▸ Exercise requirements:
From the evolutionary algorithms thread below, list the name of every person who posted a comment.

Dealing with Evolutionary Algorithms is a lot like carrying a bunch of water balloons to the roof during a party. If you're careful and you know what you're doing, you can have a ton of fun; if you're reckless, you'll get all wet and people will laugh at you. So please use caution when implementing EAs in your system and make sure to include the above techniques. You'll almost certainly see improvements in search quality and efficiency-- and hey, I just gave you all the code!

## Footnotes

- Some people asked for a reference for self-adaptive evolutionary algorithms. The one I'm most familiar with is Evolutionary Computation: Toward a New Philosophy of Machine Intelligence. Self-adaptation is discussed on page 159. ↩

nick gogertyAugust 2nd, 2010 - 13:54

hey just curious. I always heard that mutation played a small part in GA and if overly presented could be unstable relative to the sex component of swapping allelles.

Just curious about your findings on that. Also I suppose you could use a parameter to for variable or declining mutation influence which might be similar to simulated annealing.

WesleyAugust 4th, 2010 - 03:02

Hi Nick,

Thanks for the feedback.

I don’t have any exact references off hand about mutations vs. sexual reproduction, but I’m sure a little Google Scholar searching could find them. A couple points though:

1. It’s commonly known that for problems like evolving bit strings, N-point crossover is not enough. The reason being that if none of the initial individuals have a certain bit set properly, then you can swap it around as much as you want but it will never get flipped.

2. The original journal paper on the NEAT algorithm does an ablation study where they remove features and compare the results. They show that while some features like speciation help the algorithm drastically, sexual reproduction only helps speed things up slightly. As the authors note: “Thus, it is clear that mating does contribute when it is done right. However, the nonmating version of NEAT is still significantly faster than the other ablations.” The nonmating version also has a 0% failure rate, unlike the other ablations. See the paper for more info (pg. 20-22): http://nn.cs.utexas.edu/keyword?stanley:ec02

As for self-adaptation, it does seem similar in some respects to simulated annealing or a declining mutation rate. However, this approach lets evolution fan out or collapse the search on its own rather than having to hand tweak parameters like that.

Peter LawreyAugust 9th, 2010 - 14:40

Another way to turn a [0,1) distribution into a (0,1] is to do x = 1 – x;

e.g

double x1 = 1 – Rand.NextDouble();

volatile smileOctober 31st, 2010 - 06:20

If you just want the parent to have an effect why not use a triangle dist instead of a Gaussian? Faster computation time.

Also — a great explanation can be found if you google for \Introducing Robo-Scientist\. Some Cornell guys, a Radiolab podcast, and a Nature article. The Cornell lab explains symbolic regression and in doing so GA.

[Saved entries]

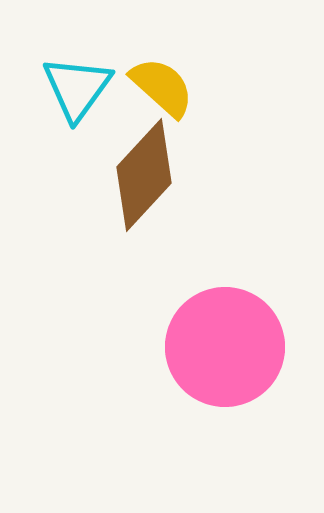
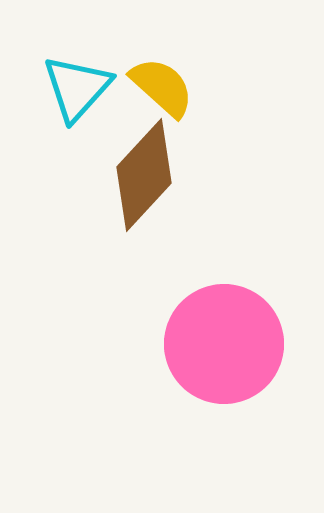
cyan triangle: rotated 6 degrees clockwise
pink circle: moved 1 px left, 3 px up
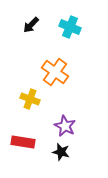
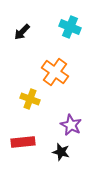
black arrow: moved 9 px left, 7 px down
purple star: moved 6 px right, 1 px up
red rectangle: rotated 15 degrees counterclockwise
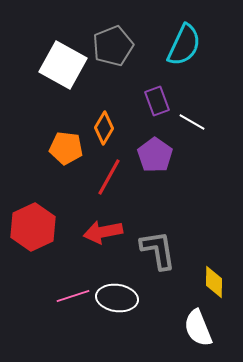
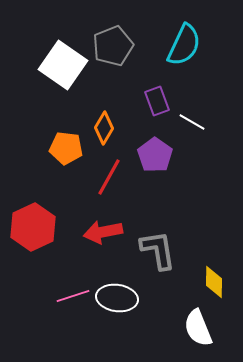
white square: rotated 6 degrees clockwise
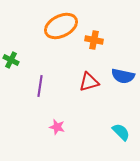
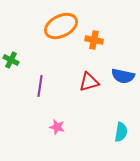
cyan semicircle: rotated 54 degrees clockwise
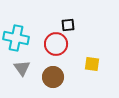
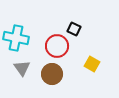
black square: moved 6 px right, 4 px down; rotated 32 degrees clockwise
red circle: moved 1 px right, 2 px down
yellow square: rotated 21 degrees clockwise
brown circle: moved 1 px left, 3 px up
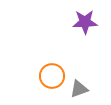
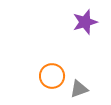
purple star: rotated 15 degrees counterclockwise
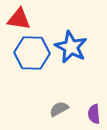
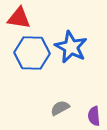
red triangle: moved 1 px up
gray semicircle: moved 1 px right, 1 px up
purple semicircle: moved 2 px down
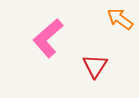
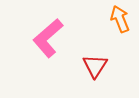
orange arrow: rotated 32 degrees clockwise
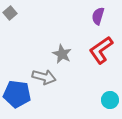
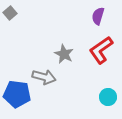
gray star: moved 2 px right
cyan circle: moved 2 px left, 3 px up
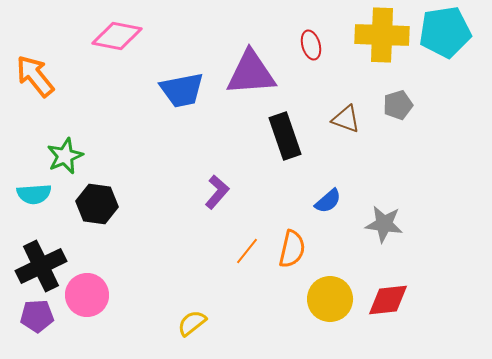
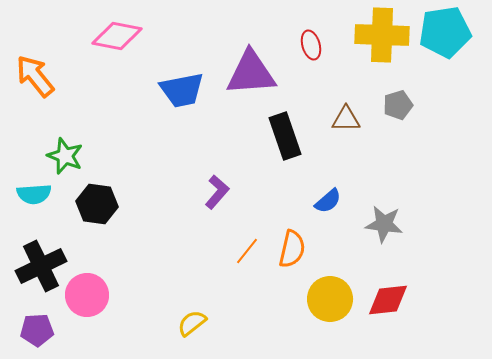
brown triangle: rotated 20 degrees counterclockwise
green star: rotated 27 degrees counterclockwise
purple pentagon: moved 14 px down
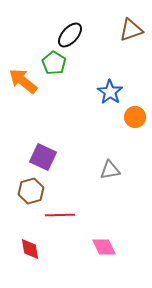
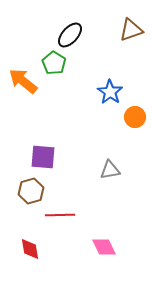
purple square: rotated 20 degrees counterclockwise
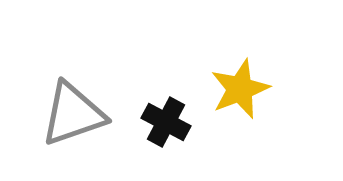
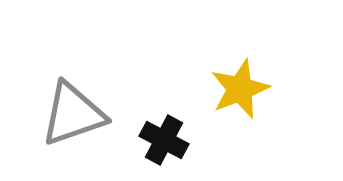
black cross: moved 2 px left, 18 px down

▸ Reply to the task:
nick gogerty
Wesley
Peter Lawrey
volatile smile